At this point, I know more former bloggers than current and while I do miss their words…I understand their need to just let go.

I’m not there quite yet but I do feel like I’m in a place of transition.

I used to put words down freely to the wide open internet space in a mostly anonymous way. That feeling of writing in the shadows was a big draw for me.

And then there is just continued life blockades.

As I become more connected with people in my community, the more guarded I feel about my words and the implications of them. This last year I’ve felt my words creating a wall from the inside. Not letting the words out.  This likely stems from keeping people at an arms length…..it’s a coping mechanism from my childhood that lives on.

I want to share about parenting a really strong and stubborn headed child (looks at mirror) or the transition of my older son (who initiated my online writing 8 years ago) into high school.

High school. Sigh.

As my children grow, there is also a need to protect them as their own people without their mom constantly posting stories and pictures of them.

I want to talk about having a thyroid disease that took out my brain for 6 months last year. Spoiler: I’m not one who does well working on 60% brain function.

I want to talk about how I’m becoming more involved with politics and there’s been quite the learning curve to all things government for me….but I’m getting there.

I want to talk about smaller and more frivolous life impacts like social engineering, a new house remodeling project, and how rabbits in my garden still piss me off.

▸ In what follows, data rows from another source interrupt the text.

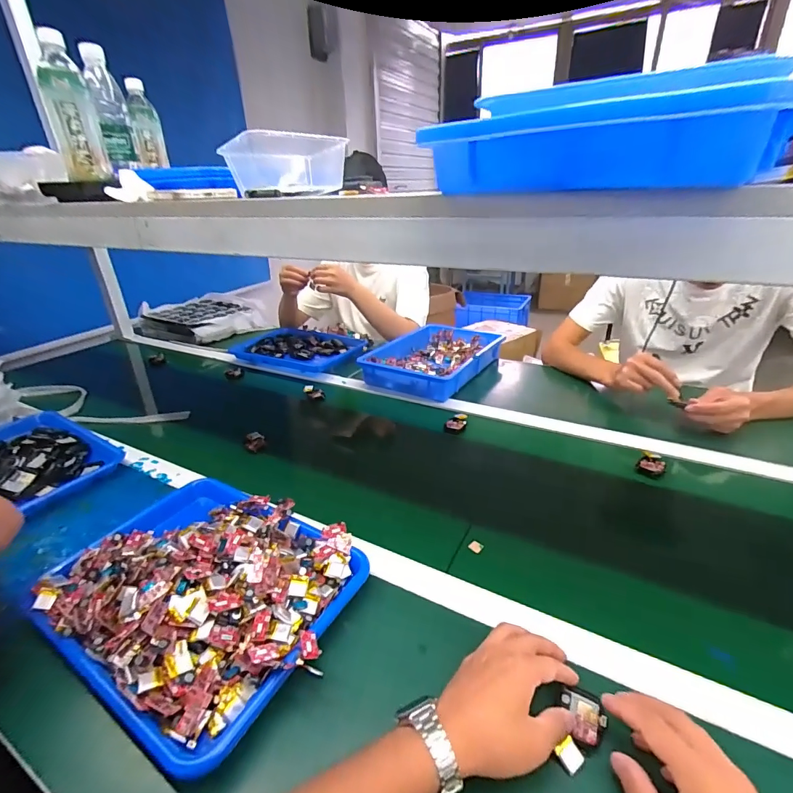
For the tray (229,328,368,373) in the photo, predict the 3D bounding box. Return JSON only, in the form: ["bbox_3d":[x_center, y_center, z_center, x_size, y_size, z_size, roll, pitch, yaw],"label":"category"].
[{"bbox_3d":[-0.291,-0.133,1.197,0.362,0.037,0.235,9,29,21],"label":"tray"}]

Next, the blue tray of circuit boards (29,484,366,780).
[{"bbox_3d":[-0.225,0.202,0.483,0.339,0.068,0.262,14,31,29],"label":"blue tray of circuit boards"}]

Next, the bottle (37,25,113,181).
[{"bbox_3d":[-0.500,-0.436,0.641,0.063,0.184,0.057,-17,30,-27],"label":"bottle"}]

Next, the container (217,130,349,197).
[{"bbox_3d":[-0.155,-0.335,0.604,0.166,0.069,0.083,-25,35,-38],"label":"container"}]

I’m not sure why today was the day I decided to put more than a sentence together. That’s the way creativity works. You never when the creativity train decides to go.

I’m less concerned with how often I post but I am working on removing the self imposed censorship….maybe this is the start.

 

 

 

 

 

 

3 thoughts on “Self Imposed Censorship

  1. So great to see you at the beginning of lifting your self-imposed censorship! I, for one, have missed your words, and hope this is the beginning of more greatness (of you) to come! ;)

  2. Hooray. I miss your sentences. Your thoughts. Your sometimes hilarious sometimes heart wrenching posts. I miss your hashtags. I’m glad the train pulled back into the station.